The older girls are at a church activity. The younger girl is asleep on the couch. And father and son stopped for burgers on the way home from gymnastics. Which means....spaghetti for only moi. And that's okay because my homemade spaghetti (my mom's recipe, really) is my most favorite of all comfort foods. Not that I really need comfort today. It's been a good day, actually. But I'm feeling all sorts of cozy, contented and domestic as I putter around my kitchen....barefoot (but NOT pregnant, thankfully). I love my kitchen. It's so pretty and functional. So when I throw on my apron so as to not get my new cute little summery sundress dirty, turn on some music (today...Claude Bolling's Suite for Orchestra and Jazz Piano) and start throwing together ingredients...it feels really good. (Do you listen to music while you cook? It's rare that I don't have something playing. And though I have a fairly varied playlist...when I cook I usually prefer classical. Well that, or Broadway show tunes. Not sure why.)
I've discovered something. Maybe some of you know that cooking hasn't ever been my favorite thing. Oh, in the past 19 years I've become fairly decent at it. I just don't love it. But in my quest to try and make family time an essential part of our day, I've realized that there is a difference between "cooking" and "making dinner." Making dinner revolves around family time, not just frying chicken or mashing potatoes. And therefore, somehow I'm finding I actually enjoy it all when it's wrapped up in the thought of serving my family rather than seeing it as nothing more than just a chore to be done. And so it's the cooking, yes, but more than that, it's also the prep work leading up to the meal...the menu building and grocery shopping and even down to setting the table. All of it so when we sit down together, all six of us at the dinner table I feel like we're being fed more than just physically...the togetherness being just as important as the actual meal. Kind of interesting how a different perspective can change so much, yes?
2 comments:
Hmm. Interesting. I just cook. Don't really like it. To me it seems that I spend all this time making dinner to have it eaten and done with in 15 minutes to then have to spend more time cleaning up. Maybe I should change the way I look at it...

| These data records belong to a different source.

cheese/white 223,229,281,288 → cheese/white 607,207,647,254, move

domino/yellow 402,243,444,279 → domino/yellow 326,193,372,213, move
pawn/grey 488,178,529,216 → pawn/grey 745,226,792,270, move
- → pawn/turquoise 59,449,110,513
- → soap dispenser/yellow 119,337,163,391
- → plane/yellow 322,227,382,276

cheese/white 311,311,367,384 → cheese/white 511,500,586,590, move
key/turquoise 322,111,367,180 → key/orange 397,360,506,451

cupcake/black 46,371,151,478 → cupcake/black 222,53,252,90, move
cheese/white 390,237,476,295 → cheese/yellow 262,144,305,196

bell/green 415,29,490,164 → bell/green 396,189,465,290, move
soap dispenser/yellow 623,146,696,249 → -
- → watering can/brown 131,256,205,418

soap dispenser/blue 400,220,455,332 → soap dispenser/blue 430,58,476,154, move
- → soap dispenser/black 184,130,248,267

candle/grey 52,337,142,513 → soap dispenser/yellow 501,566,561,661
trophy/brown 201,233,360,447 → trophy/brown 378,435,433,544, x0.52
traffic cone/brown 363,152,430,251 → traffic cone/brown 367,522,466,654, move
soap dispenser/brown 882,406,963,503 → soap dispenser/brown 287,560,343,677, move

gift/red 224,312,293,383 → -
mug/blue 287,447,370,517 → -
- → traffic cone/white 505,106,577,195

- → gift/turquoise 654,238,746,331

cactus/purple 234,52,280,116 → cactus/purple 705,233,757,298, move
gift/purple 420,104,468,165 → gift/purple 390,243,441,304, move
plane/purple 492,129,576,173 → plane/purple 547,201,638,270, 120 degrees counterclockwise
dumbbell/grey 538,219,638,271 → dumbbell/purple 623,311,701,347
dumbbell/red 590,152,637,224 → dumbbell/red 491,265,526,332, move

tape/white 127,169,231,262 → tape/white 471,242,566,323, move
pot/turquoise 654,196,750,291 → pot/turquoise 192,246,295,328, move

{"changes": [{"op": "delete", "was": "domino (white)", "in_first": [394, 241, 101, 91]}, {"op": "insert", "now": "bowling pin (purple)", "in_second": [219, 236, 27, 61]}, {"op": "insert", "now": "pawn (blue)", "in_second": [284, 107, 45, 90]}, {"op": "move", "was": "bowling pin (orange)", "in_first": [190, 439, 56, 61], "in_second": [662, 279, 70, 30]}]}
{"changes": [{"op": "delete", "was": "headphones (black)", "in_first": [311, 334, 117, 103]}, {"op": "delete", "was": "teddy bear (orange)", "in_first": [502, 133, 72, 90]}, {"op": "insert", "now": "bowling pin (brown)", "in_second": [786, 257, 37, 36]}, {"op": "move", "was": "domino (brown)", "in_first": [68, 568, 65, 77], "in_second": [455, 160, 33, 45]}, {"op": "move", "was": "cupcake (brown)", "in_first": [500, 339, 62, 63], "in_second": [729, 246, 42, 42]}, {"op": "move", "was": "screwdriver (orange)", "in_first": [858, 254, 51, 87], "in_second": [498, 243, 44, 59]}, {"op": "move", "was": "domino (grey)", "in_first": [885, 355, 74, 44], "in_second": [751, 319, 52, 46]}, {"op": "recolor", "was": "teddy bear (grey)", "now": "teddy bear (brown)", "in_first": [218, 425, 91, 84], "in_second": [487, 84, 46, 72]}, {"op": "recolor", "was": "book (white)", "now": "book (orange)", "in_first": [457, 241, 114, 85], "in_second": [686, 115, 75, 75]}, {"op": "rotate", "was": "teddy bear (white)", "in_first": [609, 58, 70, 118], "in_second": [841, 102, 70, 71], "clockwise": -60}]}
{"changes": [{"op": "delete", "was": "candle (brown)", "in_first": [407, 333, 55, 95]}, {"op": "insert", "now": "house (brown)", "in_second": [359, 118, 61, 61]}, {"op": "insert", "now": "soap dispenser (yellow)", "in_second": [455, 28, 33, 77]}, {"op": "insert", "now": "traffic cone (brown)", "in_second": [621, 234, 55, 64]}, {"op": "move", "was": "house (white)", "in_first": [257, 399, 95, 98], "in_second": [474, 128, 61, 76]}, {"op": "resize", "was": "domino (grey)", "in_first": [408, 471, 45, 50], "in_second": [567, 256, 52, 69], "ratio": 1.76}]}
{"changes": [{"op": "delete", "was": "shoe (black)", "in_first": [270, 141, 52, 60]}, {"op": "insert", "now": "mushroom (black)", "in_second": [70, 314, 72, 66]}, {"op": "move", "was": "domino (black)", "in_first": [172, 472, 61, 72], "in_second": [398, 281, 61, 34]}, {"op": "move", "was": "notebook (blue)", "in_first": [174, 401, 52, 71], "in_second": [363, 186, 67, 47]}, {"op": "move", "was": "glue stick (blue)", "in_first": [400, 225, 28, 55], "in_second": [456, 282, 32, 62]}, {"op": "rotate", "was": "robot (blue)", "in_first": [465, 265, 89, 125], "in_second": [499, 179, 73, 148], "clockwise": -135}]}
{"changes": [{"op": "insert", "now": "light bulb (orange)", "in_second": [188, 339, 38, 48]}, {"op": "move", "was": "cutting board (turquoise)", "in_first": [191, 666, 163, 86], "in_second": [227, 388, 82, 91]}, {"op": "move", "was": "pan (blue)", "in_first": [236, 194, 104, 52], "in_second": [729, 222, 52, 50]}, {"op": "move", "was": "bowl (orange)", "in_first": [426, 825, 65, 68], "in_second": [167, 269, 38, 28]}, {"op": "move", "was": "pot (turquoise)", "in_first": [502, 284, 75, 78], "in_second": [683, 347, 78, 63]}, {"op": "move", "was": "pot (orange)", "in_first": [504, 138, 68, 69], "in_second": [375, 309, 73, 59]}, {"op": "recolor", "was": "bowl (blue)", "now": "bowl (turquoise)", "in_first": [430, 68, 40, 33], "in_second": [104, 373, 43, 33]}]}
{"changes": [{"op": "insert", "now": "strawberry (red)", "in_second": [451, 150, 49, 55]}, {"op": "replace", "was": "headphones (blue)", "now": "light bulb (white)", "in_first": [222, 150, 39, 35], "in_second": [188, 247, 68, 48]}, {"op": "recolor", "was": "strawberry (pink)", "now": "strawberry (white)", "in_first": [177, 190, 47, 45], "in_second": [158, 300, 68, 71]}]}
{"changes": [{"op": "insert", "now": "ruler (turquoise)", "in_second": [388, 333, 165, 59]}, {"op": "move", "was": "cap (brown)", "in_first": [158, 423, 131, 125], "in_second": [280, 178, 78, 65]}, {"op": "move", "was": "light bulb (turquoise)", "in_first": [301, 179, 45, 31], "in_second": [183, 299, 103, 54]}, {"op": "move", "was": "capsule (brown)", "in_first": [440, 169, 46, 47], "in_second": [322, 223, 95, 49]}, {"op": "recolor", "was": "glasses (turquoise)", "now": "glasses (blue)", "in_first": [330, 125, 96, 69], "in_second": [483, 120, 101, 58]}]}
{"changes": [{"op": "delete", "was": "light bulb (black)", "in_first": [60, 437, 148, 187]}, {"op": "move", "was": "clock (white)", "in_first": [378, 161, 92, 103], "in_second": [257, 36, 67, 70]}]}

We do our meal planning as a family. Whenever possible, the boys help with food prep and getting the table ready. We all sit down together except on those rare occasions when someone has a conflict (I'm enjoying this as much as I can because I know it will get harder to do as the kids get older and their schedules get busier). A lot of times I breathe a big sigh of relief when we finally all make it to the table because it means we have all survived another crazy day. Dinner time is a good time for me. :-) And FYI, my cooking music is Vivaldi's the Four Seasons. I don't know why. It has been ever since college.